Sciple: Yeah. You talked about the brokerage revenue. It was up in spite of a real estate market that contracted somewhat in 2017. To see that continue to trend up going into the first quarter of this year is positive. Also, when it comes to that growth, management talked about, they'd been a little bit hesitant to hire a large number of agents in 2018, as there was some weakness in the real estate market. As we see things solidify underneath them, you might see that growth rate tick up a little bit.
You saw their loss expand a little bit in this quarter vs. a year ago. $67 million loss vs. $36 million in the year-ago quarter. However, that's driven in large part -- you mentioned Redfin Now, some investments they're making there. Also, in the first part of this year, they really started ramping up a national advertising campaign. They had a Super Bowl ad. The CEO was talking about, 2019 is going to be the story of what happens to Redfin when the entire country is aware of our customer value proposition. They've been really rolling out advertising to make sure as many people as possible are aware of that.
Tim, as you see them going after a broad mass audience, do you think Redfin is really starting to hit that turning point where they're hitting scale and can really start to press on these things in a large, broad way?
Beyers: Well, they're building out tools to help them do that. It's uncomfortable. They're stretching their agents a little bit, which is why you saw some shrinking -- we talked about this before the show, Nick -- some shrinking in the gross margins. That's because they've got some agents that are learning how to take on a bigger workload using their tools. So they're figuring out exactly what the right mix is. They're not there yet. I think it would be a mistake to say they're there. But they're getting there. They're getting much closer. And I do think that it's absolutely right.
One of the things that could make Redfin a massive winner from here is if it moves from its traditional domain on the coasts, both East and West Coast, into the interior. There's a fascinating stat on U-Haul. The cost of renting a U-Haul to go from California to Texas is much higher, more than double the cost of renting a U-Haul to go from Dallas to Los Angeles. I think that's fascinating! It means that there's an internal migration. Redfin is doing this at a very interesting time. As they expand into new markets, and they get people aware of them, they're going to have a chance to grab some of that low-hanging fruit in the markets when they show up and say, "Hey, we're here, and you've heard of us, because we had a Super Bowl ad, we have YouTube ads, we're on social media, we're advertising in a bigger way, we're doing brand advertising." They're going to have a chance to get some of that low-hanging fruit. I think that's good.

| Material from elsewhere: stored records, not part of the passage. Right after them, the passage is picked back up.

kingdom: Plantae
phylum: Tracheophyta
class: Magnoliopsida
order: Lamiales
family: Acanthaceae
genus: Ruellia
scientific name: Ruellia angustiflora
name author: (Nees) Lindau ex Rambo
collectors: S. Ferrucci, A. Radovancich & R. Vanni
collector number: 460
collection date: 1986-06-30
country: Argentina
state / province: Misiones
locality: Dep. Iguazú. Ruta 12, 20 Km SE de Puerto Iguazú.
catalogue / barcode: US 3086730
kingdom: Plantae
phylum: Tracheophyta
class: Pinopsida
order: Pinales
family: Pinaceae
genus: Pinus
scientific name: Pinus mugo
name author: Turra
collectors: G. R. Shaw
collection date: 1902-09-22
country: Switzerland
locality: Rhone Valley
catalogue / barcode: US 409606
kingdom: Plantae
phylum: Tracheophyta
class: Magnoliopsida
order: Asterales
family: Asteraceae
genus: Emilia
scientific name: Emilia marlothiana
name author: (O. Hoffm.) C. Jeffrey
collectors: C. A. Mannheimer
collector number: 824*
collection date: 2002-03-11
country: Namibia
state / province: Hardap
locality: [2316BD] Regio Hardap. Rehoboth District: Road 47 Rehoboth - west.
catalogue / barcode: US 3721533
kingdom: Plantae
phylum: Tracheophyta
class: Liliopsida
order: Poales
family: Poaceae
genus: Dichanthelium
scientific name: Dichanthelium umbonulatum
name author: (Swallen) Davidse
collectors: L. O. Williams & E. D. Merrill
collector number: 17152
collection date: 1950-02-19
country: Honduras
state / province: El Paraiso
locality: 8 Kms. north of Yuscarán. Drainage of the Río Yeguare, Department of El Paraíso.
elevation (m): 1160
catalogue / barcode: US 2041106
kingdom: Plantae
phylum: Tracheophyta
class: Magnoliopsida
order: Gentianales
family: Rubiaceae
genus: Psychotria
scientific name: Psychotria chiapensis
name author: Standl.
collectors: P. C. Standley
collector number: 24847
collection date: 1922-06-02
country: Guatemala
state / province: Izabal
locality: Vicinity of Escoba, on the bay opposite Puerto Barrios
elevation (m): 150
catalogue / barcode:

But they are going to have to build better tools, they're going to have to do it quickly. What I mean by that is, for example, instead of having an agent schedule your appointment to see a home, you're going to go into an online calendar and do that, or you'll get an email that says, choose your time. They'll automate some of that. They do need to make agents more efficient, and they recognize that, but they're working on fixing that problem. And as they do, I think they will scale up very well.
Sciple: Yeah, I think when you're looking at their scale, there's always going to be some role for that touch of an agent, and the need to increase that labor pool is going to put a cap on how quickly they can just ramp up growth. There's always going to be some moderation to that growth driven by the people you have to bring in. You have to have those relationships and touch to at least a certain part of the market.